Take your pick from their wide selection of 29 items including our favourite char siew pau (roasted meat bun) and Century Egg Pork Porridge. If you’re in the mood for something more adventurous, go for their Coffee Bun or Chicken Feet.
Oh and as a plus, all their dishes are handmade. (See the 手工包点 sign right in front of the stall?) The stall has almost all their dim sum items on display, so if you’re one to look before ordering, take your time to browse.
We dropped by in the morning so we mainly ordered our preferred breakfast-ish dishes. For me, dim sum is really perfect any time of the day, so don’t just stick to what we had.
First up, the Prawn Dumpling (more affectionally known as har kow); a staple on the dim sum menu featuring a prawn filling encased within a “crystal skin”.
The prawn filling was well seasoned with chopped up bits of prawn within. Although the filling wasn’t too shabby, the skin failed to match up. We felt that the skin was a little too thick and chewy, a slight departure from the silky and thin skin we expected.
What else to get for breakfast? We recommend the Century Egg Pork Porridge. The bowl of pork porridge came with a huge scoop of century egg and scallions. The porridge itself was good on it’s own, but together with the egg? It was truly one flavourful spoonful after another.
The porridge also had a nice mouthfeel and had a good consistency such that it was fairly easy to eat. The portion as a whole might seem a little small it you’re having it alone, but at $1.30 an item, get some dim sum sides or another bowl of porridge.
Unlike your usual liu sha bao, the Custard Pau won’t be oozing out salted egg. Instead, find a solid, rich buttery custard as you tear open the bun. The bun came in a pair and had skin that was soft yet springy.
The bun part of the Custard Pau tasted pretty average. On the other hand, the custard was eggy and sweet; a Chinese version of the creme caramel.
This dish wasn’t our favourite but if you’re a fan of these kinds of bao, don’t dismiss it till you’ve tried it.
Next, we got the widely popular Char Siew Pau. As with all paus, each stall has their own blend of seasoning and ingredients. Here at Kuai San Dian Xin, the char siew used was a more fatty version.
We felt that together with the bland skin, it balanced out nicely and brought a nice bout of richness to the dish. Additionally, the char siew sauce was sweet and savoury; making it tasty and not heavy on the palate.
Lastly, we rounded off the meal with the Carrot Cake, and no I’m not talking about the one with cream cheese frosting.
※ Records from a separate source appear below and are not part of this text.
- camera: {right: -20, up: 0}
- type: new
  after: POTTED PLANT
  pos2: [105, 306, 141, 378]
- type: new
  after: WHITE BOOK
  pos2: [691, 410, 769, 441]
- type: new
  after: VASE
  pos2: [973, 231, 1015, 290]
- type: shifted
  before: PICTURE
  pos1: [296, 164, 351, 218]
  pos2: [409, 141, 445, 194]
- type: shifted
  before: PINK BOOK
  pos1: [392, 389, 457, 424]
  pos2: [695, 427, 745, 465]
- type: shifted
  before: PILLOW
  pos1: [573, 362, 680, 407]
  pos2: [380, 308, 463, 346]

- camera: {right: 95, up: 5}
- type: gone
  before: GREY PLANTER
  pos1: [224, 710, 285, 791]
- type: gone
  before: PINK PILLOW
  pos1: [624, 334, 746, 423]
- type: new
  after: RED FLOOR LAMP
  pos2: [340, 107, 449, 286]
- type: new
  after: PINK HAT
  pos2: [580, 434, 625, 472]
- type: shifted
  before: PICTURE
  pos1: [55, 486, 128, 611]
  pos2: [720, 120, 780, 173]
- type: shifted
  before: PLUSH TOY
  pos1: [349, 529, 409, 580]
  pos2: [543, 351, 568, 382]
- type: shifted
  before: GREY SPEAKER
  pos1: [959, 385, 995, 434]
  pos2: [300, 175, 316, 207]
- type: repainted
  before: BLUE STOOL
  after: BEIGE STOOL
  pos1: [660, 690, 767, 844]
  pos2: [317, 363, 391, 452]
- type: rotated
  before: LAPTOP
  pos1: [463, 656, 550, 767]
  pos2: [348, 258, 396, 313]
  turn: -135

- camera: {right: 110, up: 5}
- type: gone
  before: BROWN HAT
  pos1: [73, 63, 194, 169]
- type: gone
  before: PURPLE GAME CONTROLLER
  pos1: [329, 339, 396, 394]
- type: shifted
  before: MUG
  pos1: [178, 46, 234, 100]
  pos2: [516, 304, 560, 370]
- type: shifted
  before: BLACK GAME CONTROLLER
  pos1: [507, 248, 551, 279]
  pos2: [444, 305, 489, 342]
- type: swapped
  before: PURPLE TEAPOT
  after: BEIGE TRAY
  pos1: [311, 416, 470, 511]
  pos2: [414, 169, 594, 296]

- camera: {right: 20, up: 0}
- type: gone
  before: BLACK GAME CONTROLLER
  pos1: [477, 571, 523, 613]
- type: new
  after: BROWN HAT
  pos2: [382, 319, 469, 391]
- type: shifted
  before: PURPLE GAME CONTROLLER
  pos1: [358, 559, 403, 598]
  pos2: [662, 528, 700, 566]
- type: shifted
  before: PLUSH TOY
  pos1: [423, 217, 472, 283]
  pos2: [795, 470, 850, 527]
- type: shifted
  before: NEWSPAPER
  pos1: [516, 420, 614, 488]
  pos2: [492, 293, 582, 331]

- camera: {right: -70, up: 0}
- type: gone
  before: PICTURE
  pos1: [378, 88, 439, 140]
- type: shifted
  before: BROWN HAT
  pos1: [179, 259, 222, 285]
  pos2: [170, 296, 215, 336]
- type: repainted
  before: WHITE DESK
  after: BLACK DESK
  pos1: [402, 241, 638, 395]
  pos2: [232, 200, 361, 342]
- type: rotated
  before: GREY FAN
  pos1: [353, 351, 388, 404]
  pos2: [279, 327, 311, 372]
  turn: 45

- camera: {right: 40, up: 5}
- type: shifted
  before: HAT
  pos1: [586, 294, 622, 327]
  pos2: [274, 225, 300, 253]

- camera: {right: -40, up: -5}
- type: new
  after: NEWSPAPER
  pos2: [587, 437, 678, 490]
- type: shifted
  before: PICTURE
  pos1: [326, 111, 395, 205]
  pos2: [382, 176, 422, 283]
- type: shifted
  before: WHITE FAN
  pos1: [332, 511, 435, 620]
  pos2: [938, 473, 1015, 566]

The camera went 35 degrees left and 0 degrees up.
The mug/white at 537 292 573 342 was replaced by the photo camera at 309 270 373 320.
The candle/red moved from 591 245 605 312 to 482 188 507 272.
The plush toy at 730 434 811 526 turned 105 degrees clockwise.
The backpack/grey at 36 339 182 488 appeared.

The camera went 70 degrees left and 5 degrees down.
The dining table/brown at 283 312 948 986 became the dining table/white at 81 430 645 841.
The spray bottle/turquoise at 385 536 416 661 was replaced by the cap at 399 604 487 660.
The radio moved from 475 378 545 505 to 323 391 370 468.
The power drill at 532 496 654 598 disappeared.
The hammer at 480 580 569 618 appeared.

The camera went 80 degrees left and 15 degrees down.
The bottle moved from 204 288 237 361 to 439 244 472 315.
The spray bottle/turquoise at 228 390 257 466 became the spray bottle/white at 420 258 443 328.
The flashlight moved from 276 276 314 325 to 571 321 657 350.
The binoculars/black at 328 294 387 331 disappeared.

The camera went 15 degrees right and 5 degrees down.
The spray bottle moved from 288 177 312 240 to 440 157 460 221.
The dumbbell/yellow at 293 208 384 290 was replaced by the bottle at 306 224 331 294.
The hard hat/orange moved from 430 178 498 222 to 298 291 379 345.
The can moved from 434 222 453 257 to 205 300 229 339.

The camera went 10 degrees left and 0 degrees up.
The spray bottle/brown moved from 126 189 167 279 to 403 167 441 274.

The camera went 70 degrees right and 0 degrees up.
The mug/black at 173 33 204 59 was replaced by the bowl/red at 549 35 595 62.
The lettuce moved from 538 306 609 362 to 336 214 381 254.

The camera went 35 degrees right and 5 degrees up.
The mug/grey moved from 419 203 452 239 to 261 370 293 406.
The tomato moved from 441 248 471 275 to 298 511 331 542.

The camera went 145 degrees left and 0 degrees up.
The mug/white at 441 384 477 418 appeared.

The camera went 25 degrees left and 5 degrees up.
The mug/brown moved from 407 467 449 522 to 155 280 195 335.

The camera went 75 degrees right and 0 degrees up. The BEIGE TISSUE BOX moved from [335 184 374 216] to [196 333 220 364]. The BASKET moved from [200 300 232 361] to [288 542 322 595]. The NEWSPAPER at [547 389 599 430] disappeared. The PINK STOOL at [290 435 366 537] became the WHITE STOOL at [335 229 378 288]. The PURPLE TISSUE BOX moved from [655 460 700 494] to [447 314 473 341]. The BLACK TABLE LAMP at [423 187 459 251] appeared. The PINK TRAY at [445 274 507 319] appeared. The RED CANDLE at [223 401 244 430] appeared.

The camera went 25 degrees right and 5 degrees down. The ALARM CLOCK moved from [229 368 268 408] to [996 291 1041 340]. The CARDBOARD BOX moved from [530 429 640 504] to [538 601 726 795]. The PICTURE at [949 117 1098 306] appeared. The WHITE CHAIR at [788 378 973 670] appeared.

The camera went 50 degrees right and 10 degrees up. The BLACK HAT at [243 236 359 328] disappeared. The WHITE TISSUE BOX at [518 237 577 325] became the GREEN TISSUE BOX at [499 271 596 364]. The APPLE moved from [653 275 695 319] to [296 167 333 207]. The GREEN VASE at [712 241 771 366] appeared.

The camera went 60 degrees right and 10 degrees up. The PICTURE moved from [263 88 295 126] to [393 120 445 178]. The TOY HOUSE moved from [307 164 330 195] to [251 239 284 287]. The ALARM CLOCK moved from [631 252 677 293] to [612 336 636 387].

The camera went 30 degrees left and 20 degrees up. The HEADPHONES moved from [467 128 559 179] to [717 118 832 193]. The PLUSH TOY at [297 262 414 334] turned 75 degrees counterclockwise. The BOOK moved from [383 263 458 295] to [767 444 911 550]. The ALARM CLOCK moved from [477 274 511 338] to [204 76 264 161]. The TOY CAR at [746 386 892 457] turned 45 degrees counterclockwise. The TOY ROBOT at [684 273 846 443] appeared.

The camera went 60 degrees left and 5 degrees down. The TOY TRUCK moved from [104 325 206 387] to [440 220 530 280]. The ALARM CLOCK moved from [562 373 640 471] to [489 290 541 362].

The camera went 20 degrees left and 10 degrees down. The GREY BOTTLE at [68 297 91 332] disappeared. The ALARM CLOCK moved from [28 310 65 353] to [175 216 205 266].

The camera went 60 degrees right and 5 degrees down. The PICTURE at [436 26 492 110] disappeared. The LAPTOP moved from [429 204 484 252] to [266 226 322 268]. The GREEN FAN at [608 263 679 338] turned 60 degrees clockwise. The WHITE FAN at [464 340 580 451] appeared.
For Kuai San Dian Xin’s rendition of this dish, the slices of carrot cake were fried after being steamed.
The exterior was crispy without being too hard while the insides were soft and chewy. It was not overly greasy and the taste of the carrot cake was very prominent even though it was fried. Carrot cake is one of the dishes that we suggest you try.
Overall, the dim sum was not particularly amazing, but hey you get what you pay for – for the price of $1.30 a basket, I don’t think you can find a cheaper dim sum place in Singapore.
Situated in a discreet corner in Woodlands, Kuai San Dian Xin might seem ulu and far for some, but for those of you willing to make the trip down (or just happen to be in the neighbourhood), pop by to try this dim sum at an extremely affordable price if you’re not fussy about quality.